We had such a blast as we drove from Philadelphia, to Moorestown, to Atlantic City, to New York City, then back to Moorestown and Haddenfield. It was such a great time to catch up, goof off, laugh, talk about all thing past, present and future. We got to celebrate Max and my engagement, celebrate her new home almost finished becoming a first time home owner and just spend time with a best friend.
Paige did an incredible job picking dining establishments for our trip! Our second night in Atlantic City, she made reservations for us at Buddakan, a Asian-fusion restaurant within the Caesar's Palace Shops along the Boardwalk. The menu was full of small plates and not so small plates, all meant for sharing. We decided to pick two of the "small" plates, a crab fried rice and a beef lo mein. For our shared entree, we were torn between a pork tenderloin with Asian BBQ sauce or a chicken in ponzu sauce. We opted for the chicken and were definitely not disappointed! It was a half breast with a velvety browned butter sauce, with ponzu sauce stirred in and slightly thickened as it cooked. While incredibly satisfied with our choice, I still pined for the chance to try the pork dish so I decided to see what Mr. Max and I could do in the kitchen by creating our own!
This dish took under 30 minutes to prepare, great for a weeknight meal. Pork is so much more time efficient when you cook in medallion form, allowing a more even finish throughout each piece of meat and a faster cook time.
Nutritional facts can be found here, calculated at SparkRecipes.com; 1 serving is equivalent to 3 medallions of pork and 1/4 cup of sauce, totals 6 WW points.
Recipe yields 4 servings
- 1 lb. pork tenderloin
- 1/4 cup Tamari (low-sodium, organic soy sauce)
- 3 tbsp. Hoisin sauce
- 2 tbsp. tomato paste
- 1 tbsp. rice vinegar
- 1 tbsp. Sriracha (add more if you want the heat!)
- 1 tbsp. honey
- 1 tsp. ginger, minced
- Green onions, optional for garnish
In a large skillet, on medium-high heat, flash sear the pork for about 2 minutes on each side. By doing this, we are locking in the natural tenderness and moisture of the pork.
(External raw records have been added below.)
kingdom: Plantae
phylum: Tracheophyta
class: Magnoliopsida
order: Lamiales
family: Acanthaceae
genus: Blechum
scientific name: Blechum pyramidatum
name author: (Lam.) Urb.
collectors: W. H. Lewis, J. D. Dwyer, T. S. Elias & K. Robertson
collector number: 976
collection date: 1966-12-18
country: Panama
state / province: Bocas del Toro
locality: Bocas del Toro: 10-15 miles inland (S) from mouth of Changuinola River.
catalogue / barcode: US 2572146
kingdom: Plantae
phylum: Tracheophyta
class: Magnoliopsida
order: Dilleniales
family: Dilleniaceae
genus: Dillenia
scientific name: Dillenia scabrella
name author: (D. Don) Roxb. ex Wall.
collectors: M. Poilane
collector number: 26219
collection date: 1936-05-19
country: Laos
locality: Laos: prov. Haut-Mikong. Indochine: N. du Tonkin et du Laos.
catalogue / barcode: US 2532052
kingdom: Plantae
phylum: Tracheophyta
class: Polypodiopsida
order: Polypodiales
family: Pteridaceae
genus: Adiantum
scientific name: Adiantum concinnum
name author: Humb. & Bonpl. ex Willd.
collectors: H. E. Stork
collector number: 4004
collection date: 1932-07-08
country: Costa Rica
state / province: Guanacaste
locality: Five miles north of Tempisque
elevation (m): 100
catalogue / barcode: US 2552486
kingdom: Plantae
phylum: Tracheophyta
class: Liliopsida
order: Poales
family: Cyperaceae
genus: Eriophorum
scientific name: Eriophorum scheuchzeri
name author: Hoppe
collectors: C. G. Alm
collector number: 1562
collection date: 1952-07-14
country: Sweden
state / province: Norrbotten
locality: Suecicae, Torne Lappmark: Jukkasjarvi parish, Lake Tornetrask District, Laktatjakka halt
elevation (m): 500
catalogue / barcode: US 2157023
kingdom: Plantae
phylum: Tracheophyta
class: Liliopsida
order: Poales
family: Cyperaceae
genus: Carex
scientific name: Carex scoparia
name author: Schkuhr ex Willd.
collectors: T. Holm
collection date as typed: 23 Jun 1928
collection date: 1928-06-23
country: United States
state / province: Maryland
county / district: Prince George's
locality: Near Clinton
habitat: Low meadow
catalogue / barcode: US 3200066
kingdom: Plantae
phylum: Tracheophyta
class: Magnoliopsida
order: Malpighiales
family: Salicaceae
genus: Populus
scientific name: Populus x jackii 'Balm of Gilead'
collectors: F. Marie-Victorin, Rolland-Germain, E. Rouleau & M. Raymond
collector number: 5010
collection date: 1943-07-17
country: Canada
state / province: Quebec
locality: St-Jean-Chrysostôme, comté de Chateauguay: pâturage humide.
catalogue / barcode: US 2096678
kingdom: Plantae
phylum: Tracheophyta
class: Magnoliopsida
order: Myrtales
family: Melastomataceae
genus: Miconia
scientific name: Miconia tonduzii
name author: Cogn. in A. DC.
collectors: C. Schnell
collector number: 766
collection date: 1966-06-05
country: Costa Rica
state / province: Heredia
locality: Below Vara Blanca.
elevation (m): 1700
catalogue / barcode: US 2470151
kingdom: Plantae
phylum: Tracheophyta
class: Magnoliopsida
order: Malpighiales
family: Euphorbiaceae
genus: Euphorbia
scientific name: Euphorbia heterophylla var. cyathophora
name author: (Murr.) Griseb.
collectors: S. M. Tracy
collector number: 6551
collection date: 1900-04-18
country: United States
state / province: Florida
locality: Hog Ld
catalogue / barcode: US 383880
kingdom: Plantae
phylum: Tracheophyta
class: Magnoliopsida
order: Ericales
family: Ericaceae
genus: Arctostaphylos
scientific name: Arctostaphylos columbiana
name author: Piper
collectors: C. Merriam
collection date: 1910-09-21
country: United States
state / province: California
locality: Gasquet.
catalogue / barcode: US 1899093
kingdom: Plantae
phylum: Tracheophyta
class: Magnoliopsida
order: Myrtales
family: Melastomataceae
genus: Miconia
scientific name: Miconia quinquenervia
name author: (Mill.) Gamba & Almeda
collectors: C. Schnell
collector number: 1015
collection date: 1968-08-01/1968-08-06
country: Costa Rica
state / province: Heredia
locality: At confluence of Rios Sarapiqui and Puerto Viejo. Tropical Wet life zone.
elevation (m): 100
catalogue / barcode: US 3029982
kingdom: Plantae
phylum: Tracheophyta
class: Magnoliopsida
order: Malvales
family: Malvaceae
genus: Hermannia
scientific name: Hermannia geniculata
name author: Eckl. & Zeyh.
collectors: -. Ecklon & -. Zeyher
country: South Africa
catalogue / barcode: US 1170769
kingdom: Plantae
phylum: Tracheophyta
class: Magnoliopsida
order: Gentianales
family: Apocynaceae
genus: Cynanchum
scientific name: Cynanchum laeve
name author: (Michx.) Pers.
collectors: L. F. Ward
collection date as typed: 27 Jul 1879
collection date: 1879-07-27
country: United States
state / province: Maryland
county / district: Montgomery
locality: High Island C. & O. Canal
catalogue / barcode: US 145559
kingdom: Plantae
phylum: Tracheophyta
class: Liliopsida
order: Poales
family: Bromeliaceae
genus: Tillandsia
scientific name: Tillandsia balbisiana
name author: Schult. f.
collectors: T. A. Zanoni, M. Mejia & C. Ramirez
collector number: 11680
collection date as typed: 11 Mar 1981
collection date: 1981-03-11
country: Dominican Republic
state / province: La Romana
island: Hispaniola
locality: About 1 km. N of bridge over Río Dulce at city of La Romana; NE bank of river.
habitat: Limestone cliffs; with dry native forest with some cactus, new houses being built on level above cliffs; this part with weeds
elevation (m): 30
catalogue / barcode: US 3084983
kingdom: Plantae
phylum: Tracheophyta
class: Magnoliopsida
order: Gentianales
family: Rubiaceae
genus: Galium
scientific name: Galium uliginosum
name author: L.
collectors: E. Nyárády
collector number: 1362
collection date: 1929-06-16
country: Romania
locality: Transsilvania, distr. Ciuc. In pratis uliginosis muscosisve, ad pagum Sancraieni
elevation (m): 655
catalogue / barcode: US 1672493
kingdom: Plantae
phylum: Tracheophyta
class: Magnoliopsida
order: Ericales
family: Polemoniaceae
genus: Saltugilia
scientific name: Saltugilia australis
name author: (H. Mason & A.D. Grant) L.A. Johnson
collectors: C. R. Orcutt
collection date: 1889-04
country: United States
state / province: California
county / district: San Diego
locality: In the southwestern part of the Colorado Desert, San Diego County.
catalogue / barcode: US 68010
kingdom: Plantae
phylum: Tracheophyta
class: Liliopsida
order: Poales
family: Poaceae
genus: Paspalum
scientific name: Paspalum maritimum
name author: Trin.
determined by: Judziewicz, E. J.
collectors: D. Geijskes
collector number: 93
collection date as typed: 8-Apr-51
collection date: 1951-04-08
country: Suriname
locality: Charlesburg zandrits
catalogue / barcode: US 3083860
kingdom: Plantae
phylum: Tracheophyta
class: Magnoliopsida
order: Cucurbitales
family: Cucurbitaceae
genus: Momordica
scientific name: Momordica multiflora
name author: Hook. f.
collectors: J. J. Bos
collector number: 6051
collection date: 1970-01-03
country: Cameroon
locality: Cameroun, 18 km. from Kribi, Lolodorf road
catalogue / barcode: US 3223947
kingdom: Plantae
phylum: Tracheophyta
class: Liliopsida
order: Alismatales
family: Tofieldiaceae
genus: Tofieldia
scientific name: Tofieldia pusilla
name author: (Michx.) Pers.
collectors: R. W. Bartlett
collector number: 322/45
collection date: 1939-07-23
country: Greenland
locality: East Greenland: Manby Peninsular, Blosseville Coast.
Take the seared pork and cut into half inch to one inch thick medallions, then dip in the BBQ sauce, coating both sides.
Set back in the pan, turning heat down to medium and cover, let cook for about 5 minutes.
Flip the medallions and let cook for another 3 minutes before performing the Rule of Thumb to test the level of doneness.
When done, remove from plate and set atop a bed of veggies or rice. Top with reserved sauce, garnish with green onions and enjoy!